As a bit of background: my department is a basic science department at a medical school, part of a R1 state university in the Intermountain West. Our department, our biological research university and the university as a whole are what I would consider solidly upper-middle-tier. Think, say, Penn State, not Stanford. Not coincidentally, Penn State was one of the other offers I was considering when I took the job here, while Stanford’s offer must have been lost in the mail. But I love my department for its diversity and enthusiasm, and this was the job I wanted the most when I was done with my own first interviews over a decade ago.

Right off the bat, I think it is worth addressing three claims that are often made regarding the postdoc experience, two of which I think are pernicious fallacies and the third of which is something I hope to explore in future posts.

First: You need a Cell, Nature or Science paper to get a job. There is no question that you need a “high impact” paper to get noticed, but worrying too much about specific journals is a fool’s errand. Of our top 12 candidates, 7 had a CNS paper during their postdoc, winnowed down to 3 of the final 5 that we interviewed. And the candidate who got the offer? Spoiler alert, as this will be the subject of a future post, but they were one of the two CNS-less applicants in our final pool.

Second: You need to “bring money with you,” preferably in the form of a K99 award. This one would make me laugh, if it weren’t so destructive. Zero of our top 12 applicants had a K99 award, or any other grant that would contribute substantially to their independent research. Expanding the list to our top 27, there were 3 K99s as well as 3 more established PIs who already had existing funding. In other words, having PI-level funding was no guarantee of getting interviewed, nor was lack of such an impediment. If you are considering a job where you need to “bring money,” you should ask hard questions about the financial fundamentals of that department/university. And if you find out that your potential future department sees your funding as an opportunity to offer you a smaller startup package, run don’t walk away. (And if you are a current faculty member running a job search under such conditions, get in the fucking sea.)

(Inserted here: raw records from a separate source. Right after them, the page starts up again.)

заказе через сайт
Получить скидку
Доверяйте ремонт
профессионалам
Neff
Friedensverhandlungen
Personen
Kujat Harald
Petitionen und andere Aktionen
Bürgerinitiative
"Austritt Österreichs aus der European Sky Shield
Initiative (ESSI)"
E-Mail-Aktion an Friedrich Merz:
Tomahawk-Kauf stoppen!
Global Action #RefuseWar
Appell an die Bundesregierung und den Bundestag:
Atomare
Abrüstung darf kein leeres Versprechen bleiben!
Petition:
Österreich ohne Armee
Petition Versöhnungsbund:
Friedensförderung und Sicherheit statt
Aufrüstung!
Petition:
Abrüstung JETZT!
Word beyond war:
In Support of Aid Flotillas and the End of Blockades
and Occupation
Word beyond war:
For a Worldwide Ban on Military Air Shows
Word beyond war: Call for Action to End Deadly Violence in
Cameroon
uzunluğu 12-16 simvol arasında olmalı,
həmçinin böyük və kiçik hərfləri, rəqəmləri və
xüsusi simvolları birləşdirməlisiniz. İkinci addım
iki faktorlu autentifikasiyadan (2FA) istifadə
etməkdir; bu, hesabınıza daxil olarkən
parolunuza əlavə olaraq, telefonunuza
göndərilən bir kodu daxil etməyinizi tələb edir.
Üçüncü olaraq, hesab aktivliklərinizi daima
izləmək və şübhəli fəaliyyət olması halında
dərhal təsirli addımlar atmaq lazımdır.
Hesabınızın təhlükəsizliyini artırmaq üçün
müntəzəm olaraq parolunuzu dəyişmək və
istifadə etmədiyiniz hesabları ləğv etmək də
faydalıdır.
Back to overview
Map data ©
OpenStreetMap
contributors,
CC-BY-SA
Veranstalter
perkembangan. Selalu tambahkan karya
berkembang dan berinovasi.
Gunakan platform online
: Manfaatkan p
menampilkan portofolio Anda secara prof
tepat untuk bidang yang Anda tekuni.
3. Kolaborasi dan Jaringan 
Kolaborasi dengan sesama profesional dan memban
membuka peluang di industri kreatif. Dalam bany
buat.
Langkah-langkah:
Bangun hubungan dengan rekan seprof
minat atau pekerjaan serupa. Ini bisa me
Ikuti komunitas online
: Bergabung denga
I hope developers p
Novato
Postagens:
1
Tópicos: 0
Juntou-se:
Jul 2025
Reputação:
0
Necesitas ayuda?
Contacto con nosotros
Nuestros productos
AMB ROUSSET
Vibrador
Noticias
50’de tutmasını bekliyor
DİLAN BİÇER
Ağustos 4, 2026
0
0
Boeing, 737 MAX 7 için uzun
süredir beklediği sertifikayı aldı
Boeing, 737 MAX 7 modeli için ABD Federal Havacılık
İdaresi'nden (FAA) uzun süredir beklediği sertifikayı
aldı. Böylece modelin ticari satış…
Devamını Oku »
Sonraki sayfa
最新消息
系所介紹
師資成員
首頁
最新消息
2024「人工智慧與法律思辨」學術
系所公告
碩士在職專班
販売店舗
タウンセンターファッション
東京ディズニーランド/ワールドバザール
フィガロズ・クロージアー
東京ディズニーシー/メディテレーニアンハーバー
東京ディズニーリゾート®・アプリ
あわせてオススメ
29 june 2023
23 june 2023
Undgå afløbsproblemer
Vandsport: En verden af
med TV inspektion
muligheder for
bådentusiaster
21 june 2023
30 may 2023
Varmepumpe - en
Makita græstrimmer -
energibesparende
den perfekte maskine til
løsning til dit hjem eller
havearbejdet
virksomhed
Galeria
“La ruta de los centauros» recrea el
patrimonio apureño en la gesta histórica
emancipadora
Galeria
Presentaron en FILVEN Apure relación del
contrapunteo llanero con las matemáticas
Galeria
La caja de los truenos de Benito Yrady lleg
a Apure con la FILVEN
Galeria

Third: You need the “right pedigree” to get a job. This one is probably the most troubling, because it is hard to refute. I tried, consciously, to avoid using pedigree as a selection criterion, but even looking at my own notes I can see that I often noted “XXX lab,” where XXX was a PI whose work I knew relatively well, when summarizing a candidate’s research interests and background. Was this because it served as useful shorthand (“Bruneau lab – oh, they’re into cardiovascular development [1]), or because it served as a marker of possibly unearned prestige? I will try to keep the relationship between pedigree and applicant strength in mind, in future posts; although this is something that any postdoc about to go on the job market can’t do anything about, it is something that PhD students need to consider when planning their future training.

[1] Hypothetical example – we didn’t have any applicants from that lab!